Santa Catalina Island is located 26 miles off the coast of Southern California, accessible only by boat or air (if you can afford a helicopter or private plane); your actual mileage may vary depending on mode of transportation and departure point. 88% of the island is owned by a nature conservancy and will never be developed. There’s a small village on the western side of the island, at Two Harbors, but most of the action is centered on the small city of Avalon on the eastern side. Starting at the shoreline and quickly climbing uphill, the city covers only one square mile, which – among other things – contains seven churches and 35 bars. The most common modes of transportation are foot and golf cart; cars are rare, and there is currently an 18-year wait for permits to have one. The historical center of entertainment and social life in town is the Casino (Italian for “gathering place” – no gambling!) on the northern end of the waterfront, which contains a museum, a ballroom, and hosts movies on weekend nights – that’s the only theater in town.
I had always heard that Catalina was beautiful, and have wanted to visit ever since I moved to California five years ago, so I was very excited to plan a trip there with Tall Paul to celebrate our first wedding anniversary. (It was extra-special that my motion-sickness-prone husband was willing to brave the boat trip for the first time in at least 25 years.) After a 90-minute, fog-shrouded ferry trip from Marina del Rey – we were entertained by some dolphins on the way, but otherwise couldn’t see much – the skies cleared as we approached Avalon Harbor on Friday morning.

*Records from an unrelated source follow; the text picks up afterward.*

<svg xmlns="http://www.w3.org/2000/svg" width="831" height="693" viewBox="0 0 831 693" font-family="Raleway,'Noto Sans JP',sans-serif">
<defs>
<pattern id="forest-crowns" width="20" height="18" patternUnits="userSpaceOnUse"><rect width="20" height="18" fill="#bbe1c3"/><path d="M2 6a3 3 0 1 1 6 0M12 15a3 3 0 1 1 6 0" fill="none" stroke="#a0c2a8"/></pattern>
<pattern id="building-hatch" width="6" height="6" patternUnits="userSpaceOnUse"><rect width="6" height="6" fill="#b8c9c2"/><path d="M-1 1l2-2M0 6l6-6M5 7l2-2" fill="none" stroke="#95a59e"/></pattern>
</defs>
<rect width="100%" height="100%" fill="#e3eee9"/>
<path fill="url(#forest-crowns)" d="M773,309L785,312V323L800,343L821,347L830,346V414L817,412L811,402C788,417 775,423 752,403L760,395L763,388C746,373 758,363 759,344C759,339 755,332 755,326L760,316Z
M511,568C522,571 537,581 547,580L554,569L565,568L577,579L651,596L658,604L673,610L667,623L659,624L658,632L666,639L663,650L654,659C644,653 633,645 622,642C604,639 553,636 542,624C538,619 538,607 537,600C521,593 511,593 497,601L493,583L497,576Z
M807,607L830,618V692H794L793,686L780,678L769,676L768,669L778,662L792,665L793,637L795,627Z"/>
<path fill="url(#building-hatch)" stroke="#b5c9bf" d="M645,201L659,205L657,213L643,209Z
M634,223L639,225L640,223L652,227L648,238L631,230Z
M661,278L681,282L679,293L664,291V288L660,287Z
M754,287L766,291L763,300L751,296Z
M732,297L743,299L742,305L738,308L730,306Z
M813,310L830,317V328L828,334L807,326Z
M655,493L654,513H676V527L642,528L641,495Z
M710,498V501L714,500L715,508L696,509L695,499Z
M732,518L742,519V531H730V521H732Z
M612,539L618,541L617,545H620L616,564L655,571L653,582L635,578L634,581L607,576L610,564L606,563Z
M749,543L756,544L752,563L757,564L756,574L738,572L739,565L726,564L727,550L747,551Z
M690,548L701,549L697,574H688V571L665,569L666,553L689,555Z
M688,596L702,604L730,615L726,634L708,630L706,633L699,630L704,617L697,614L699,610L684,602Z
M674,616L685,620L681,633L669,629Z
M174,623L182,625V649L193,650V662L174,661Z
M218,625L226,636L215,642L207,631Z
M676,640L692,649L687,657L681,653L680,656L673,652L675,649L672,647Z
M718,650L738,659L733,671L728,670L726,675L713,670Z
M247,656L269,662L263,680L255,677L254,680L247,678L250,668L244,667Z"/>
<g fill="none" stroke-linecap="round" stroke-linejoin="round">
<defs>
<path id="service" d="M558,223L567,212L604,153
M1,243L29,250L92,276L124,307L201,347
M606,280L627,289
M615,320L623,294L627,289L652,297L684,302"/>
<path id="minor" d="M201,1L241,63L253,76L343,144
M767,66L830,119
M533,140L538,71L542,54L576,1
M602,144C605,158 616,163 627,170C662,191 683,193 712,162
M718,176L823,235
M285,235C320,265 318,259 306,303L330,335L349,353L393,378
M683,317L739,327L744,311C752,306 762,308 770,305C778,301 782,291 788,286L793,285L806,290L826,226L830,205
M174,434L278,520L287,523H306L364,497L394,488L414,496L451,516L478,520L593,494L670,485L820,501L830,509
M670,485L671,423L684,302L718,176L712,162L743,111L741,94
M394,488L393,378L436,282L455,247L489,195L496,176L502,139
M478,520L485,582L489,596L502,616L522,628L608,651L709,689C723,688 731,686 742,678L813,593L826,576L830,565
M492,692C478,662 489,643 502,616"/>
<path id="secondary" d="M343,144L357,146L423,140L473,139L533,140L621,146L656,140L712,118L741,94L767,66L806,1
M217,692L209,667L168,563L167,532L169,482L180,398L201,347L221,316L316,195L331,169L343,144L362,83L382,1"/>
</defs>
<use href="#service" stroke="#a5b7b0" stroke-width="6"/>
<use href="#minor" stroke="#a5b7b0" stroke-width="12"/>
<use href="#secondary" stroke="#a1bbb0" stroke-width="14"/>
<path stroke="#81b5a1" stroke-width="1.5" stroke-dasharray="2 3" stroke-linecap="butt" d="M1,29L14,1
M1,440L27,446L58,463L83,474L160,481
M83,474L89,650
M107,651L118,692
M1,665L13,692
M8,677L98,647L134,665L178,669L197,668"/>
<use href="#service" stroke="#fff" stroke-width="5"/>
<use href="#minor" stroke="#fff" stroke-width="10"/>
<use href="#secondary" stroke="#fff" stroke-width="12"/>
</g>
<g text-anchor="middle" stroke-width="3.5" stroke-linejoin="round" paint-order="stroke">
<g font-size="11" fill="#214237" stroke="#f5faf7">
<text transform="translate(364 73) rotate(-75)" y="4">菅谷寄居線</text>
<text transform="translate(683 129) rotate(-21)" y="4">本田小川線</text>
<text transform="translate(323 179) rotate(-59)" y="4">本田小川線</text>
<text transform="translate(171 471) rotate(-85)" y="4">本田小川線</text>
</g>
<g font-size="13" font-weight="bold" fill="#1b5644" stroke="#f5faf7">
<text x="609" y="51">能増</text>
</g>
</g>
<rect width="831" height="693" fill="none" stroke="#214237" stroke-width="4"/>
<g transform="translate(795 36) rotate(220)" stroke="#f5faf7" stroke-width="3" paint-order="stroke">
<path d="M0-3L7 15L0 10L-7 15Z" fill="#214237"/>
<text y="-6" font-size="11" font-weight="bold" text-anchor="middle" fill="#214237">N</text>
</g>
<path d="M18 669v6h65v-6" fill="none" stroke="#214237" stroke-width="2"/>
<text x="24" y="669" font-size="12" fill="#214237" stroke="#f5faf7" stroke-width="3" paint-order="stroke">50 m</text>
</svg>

If you don’t boat, fish, or dive, you might not find a lot to do in Avalon, but it’s a great getaway. I think it may have to do with the fact you can’t drive there, but it feels much further away than it is; we kept forgetting we were still in Los Angeles County. There are lots of tours available. We took a bus trip to the island’s interior on Friday afternoon, climbing narrow, twisty roads from sea level to nearly 1500 feet high at the Airport in the Sky. We hoped to see some wildlife along the way – the island has a native bison population, as well several other indigenous species including foxes and bald eagles – but didn’t have much luck, other than one lone bison grazing on a distant hill. We saw no shortage of pigeons and seagulls all weekend, though. On Saturday morning, we went out into the harbor and a nearby cove on a semi-submersible boat, where we got pretty up-close with the fish and the kelp, which was fun. (I’ve also done this in the Caribbean, and I’d recommend it more highly there – clearer water, and more colorful and varied fish.)
Other than the tours, we didn’t plan much. We walked, browsed in shops, took lots of pictures, read our books, and played miniature golf on Sunday morning at a surprisingly good course across the street from our hotel. We had excellent dinners on both Friday and Saturday nights, but our other meals were pretty much unremarkable. Before we went to dinner on Saturday night, we did some very entertaining people-watching; there was a 1930’s-style formal benefit ball being held at the Casino that night, and people really rose to the occasion. We saw gowns and tuxedos, fancy dresses and dress military uniforms, flapper outfits and zoot suits – the vintage outfits were definitely the most impressive. We didn’t attend – we hadn’t known about it before we arrived, and besides, we don’t dance in public – but we enjoyed the style parade.
We took the boat back to the mainland late Sunday afternoon, and getting photographs of the sunset helped distract Tall Paul from the rough waters. Other than the motion-sickness anxieties, it was a very relaxing and enjoyable weekend. I’m glad we went and hope we’ll go back someday.